# START OF DATA ROWS

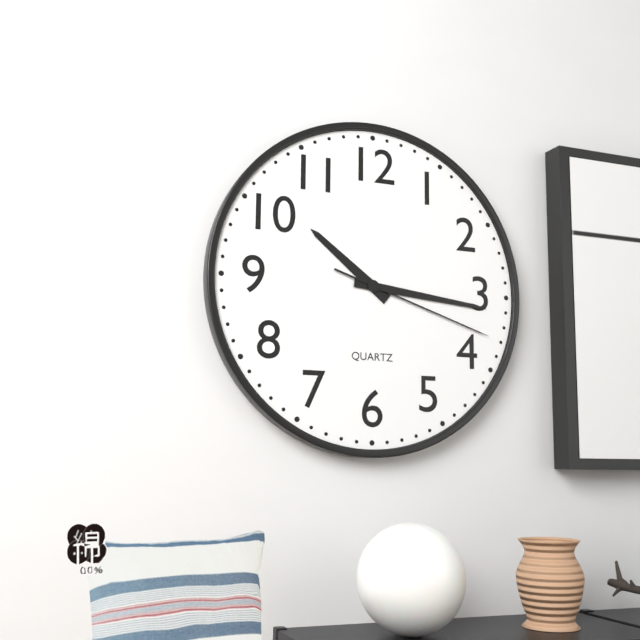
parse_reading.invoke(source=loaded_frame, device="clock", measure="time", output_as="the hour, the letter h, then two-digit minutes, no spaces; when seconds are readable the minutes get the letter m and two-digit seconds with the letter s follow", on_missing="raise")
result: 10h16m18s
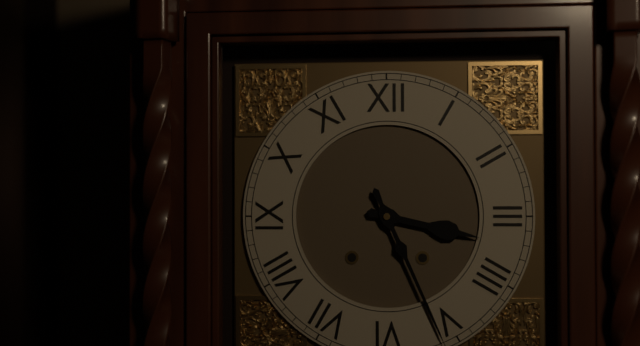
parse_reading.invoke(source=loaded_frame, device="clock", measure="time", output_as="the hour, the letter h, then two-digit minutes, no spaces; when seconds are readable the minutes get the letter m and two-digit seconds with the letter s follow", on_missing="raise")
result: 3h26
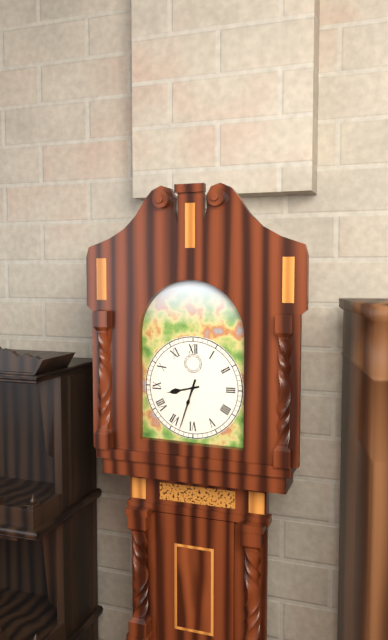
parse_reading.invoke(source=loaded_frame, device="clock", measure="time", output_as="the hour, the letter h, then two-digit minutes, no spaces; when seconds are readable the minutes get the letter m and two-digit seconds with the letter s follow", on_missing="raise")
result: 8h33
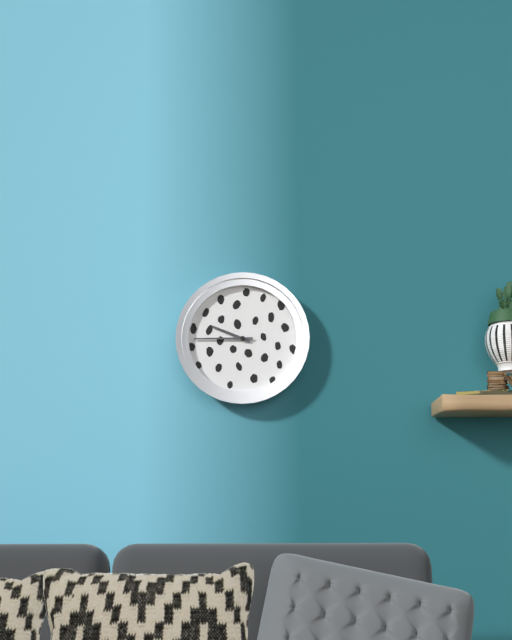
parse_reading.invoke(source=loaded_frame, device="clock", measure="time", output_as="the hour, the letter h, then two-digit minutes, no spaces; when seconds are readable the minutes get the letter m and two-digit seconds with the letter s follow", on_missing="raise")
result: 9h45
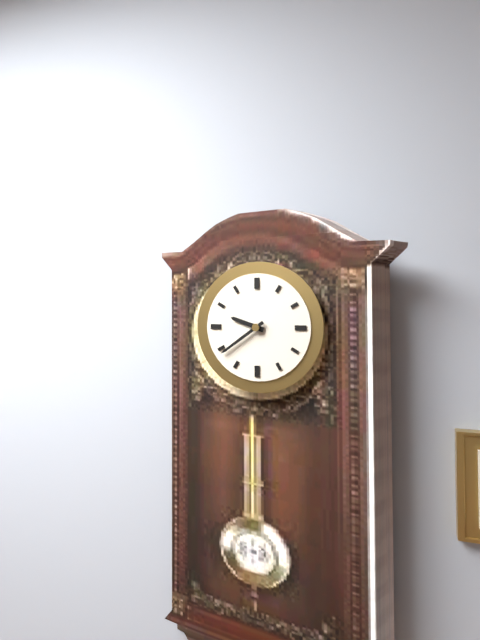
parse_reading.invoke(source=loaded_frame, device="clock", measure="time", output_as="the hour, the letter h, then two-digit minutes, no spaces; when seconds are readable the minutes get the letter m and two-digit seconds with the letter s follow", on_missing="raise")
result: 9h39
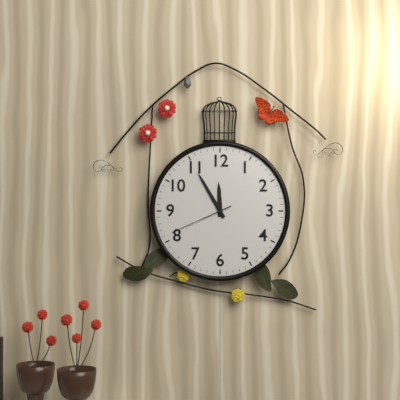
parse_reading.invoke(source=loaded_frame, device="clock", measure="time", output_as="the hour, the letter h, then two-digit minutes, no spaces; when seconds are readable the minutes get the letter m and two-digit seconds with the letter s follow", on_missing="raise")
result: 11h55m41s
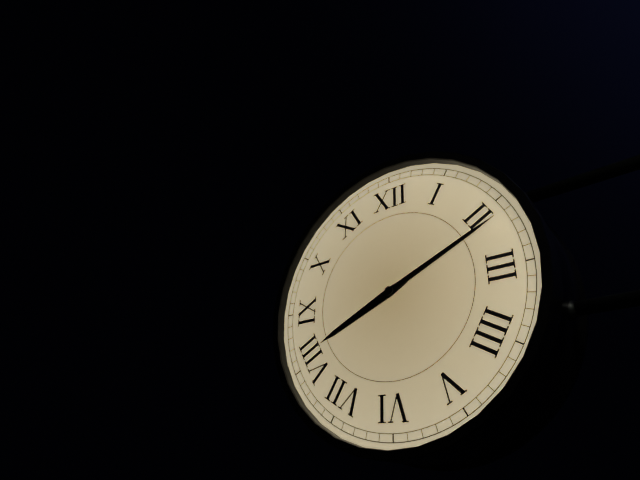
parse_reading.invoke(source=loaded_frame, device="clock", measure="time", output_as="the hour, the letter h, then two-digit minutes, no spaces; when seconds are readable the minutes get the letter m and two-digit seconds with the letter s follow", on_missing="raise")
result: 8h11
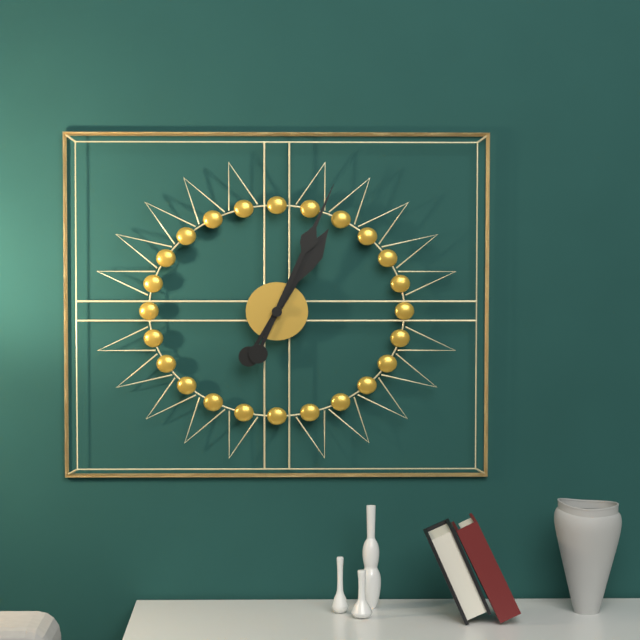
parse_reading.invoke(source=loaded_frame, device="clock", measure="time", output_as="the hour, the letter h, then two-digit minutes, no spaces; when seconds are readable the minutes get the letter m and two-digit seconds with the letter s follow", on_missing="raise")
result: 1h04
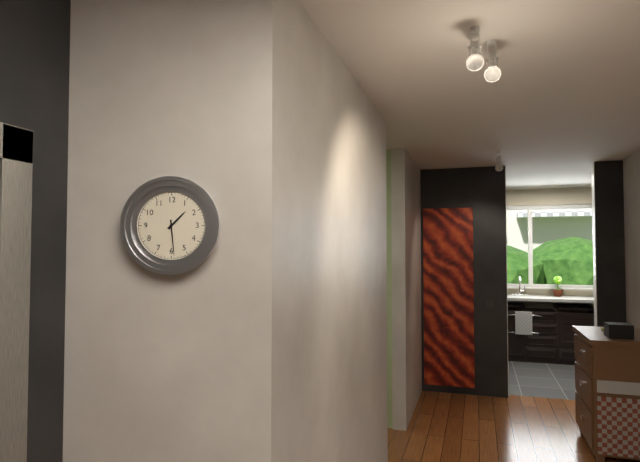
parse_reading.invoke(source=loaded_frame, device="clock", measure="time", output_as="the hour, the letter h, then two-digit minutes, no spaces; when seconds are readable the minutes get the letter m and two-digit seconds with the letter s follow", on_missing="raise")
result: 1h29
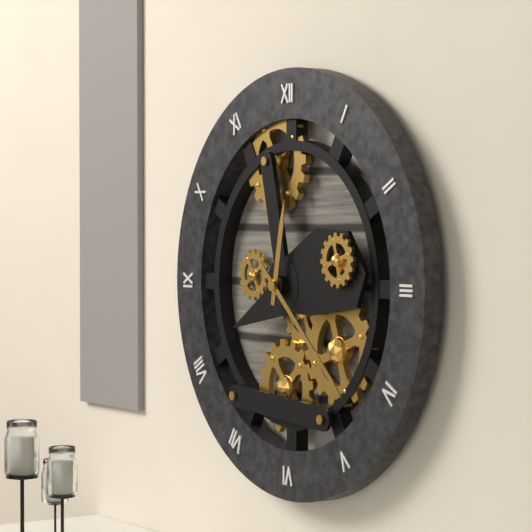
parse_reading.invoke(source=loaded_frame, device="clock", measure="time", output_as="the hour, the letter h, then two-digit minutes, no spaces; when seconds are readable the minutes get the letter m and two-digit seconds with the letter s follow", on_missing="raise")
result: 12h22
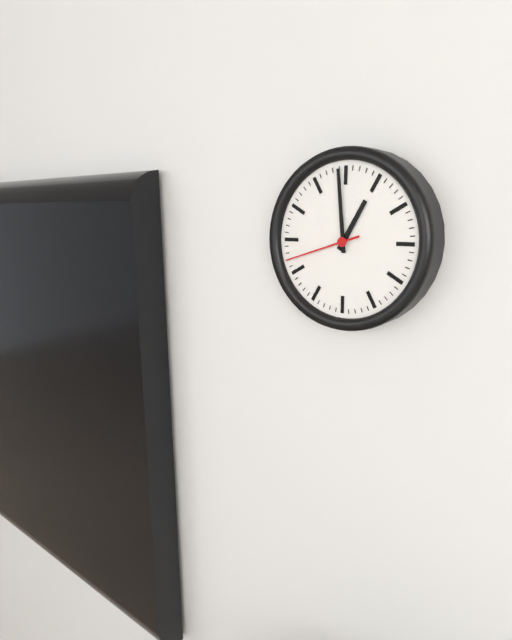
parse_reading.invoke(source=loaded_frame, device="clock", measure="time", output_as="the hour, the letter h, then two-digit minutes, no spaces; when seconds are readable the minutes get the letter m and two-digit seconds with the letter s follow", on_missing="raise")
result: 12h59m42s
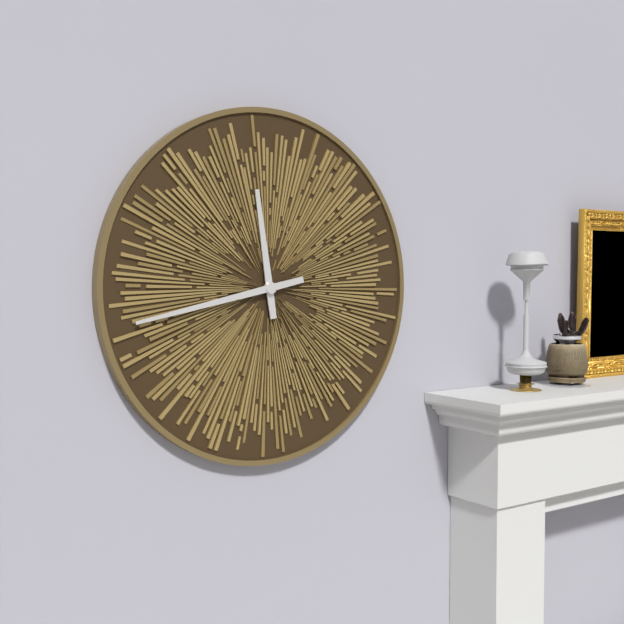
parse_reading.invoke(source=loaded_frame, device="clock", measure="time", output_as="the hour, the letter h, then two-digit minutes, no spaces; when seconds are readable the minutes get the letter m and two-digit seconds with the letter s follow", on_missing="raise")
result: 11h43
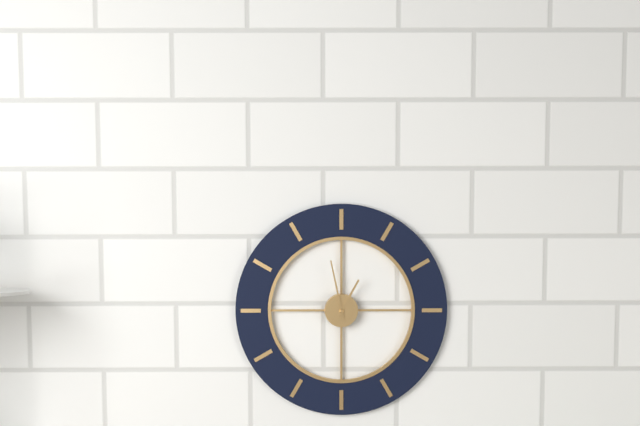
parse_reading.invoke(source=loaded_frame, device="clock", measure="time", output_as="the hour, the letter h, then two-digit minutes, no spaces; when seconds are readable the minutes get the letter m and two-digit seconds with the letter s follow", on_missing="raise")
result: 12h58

# END OF DATA ROWS

- WHAT IS REQUIRED -
Rewrite all of the material with "loaded_frame" switched to "current_frame" and everything else unchanged. Omit the pictures from your answer.

- THE REPLY -
parse_reading.invoke(source=current_frame, device="clock", measure="time", output_as="the hour, the letter h, then two-digit minutes, no spaces; when seconds are readable the minutes get the letter m and two-digit seconds with the letter s follow", on_missing="raise")
result: 10h16m18s
parse_reading.invoke(source=current_frame, device="clock", measure="time", output_as="the hour, the letter h, then two-digit minutes, no spaces; when seconds are readable the minutes get the letter m and two-digit seconds with the letter s follow", on_missing="raise")
result: 3h26
parse_reading.invoke(source=current_frame, device="clock", measure="time", output_as="the hour, the letter h, then two-digit minutes, no spaces; when seconds are readable the minutes get the letter m and two-digit seconds with the letter s follow", on_missing="raise")
result: 8h33
parse_reading.invoke(source=current_frame, device="clock", measure="time", output_as="the hour, the letter h, then two-digit minutes, no spaces; when seconds are readable the minutes get the letter m and two-digit seconds with the letter s follow", on_missing="raise")
result: 9h45
parse_reading.invoke(source=current_frame, device="clock", measure="time", output_as="the hour, the letter h, then two-digit minutes, no spaces; when seconds are readable the minutes get the letter m and two-digit seconds with the letter s follow", on_missing="raise")
result: 9h39
parse_reading.invoke(source=current_frame, device="clock", measure="time", output_as="the hour, the letter h, then two-digit minutes, no spaces; when seconds are readable the minutes get the letter m and two-digit seconds with the letter s follow", on_missing="raise")
result: 11h55m41s
parse_reading.invoke(source=current_frame, device="clock", measure="time", output_as="the hour, the letter h, then two-digit minutes, no spaces; when seconds are readable the minutes get the letter m and two-digit seconds with the letter s follow", on_missing="raise")
result: 8h11
parse_reading.invoke(source=current_frame, device="clock", measure="time", output_as="the hour, the letter h, then two-digit minutes, no spaces; when seconds are readable the minutes get the letter m and two-digit seconds with the letter s follow", on_missing="raise")
result: 1h04
parse_reading.invoke(source=current_frame, device="clock", measure="time", output_as="the hour, the letter h, then two-digit minutes, no spaces; when seconds are readable the minutes get the letter m and two-digit seconds with the letter s follow", on_missing="raise")
result: 1h29
parse_reading.invoke(source=current_frame, device="clock", measure="time", output_as="the hour, the letter h, then two-digit minutes, no spaces; when seconds are readable the minutes get the letter m and two-digit seconds with the letter s follow", on_missing="raise")
result: 12h22
parse_reading.invoke(source=current_frame, device="clock", measure="time", output_as="the hour, the letter h, then two-digit minutes, no spaces; when seconds are readable the minutes get the letter m and two-digit seconds with the letter s follow", on_missing="raise")
result: 12h59m42s
parse_reading.invoke(source=current_frame, device="clock", measure="time", output_as="the hour, the letter h, then two-digit minutes, no spaces; when seconds are readable the minutes get the letter m and two-digit seconds with the letter s follow", on_missing="raise")
result: 11h43
parse_reading.invoke(source=current_frame, device="clock", measure="time", output_as="the hour, the letter h, then two-digit minutes, no spaces; when seconds are readable the minutes get the letter m and two-digit seconds with the letter s follow", on_missing="raise")
result: 12h58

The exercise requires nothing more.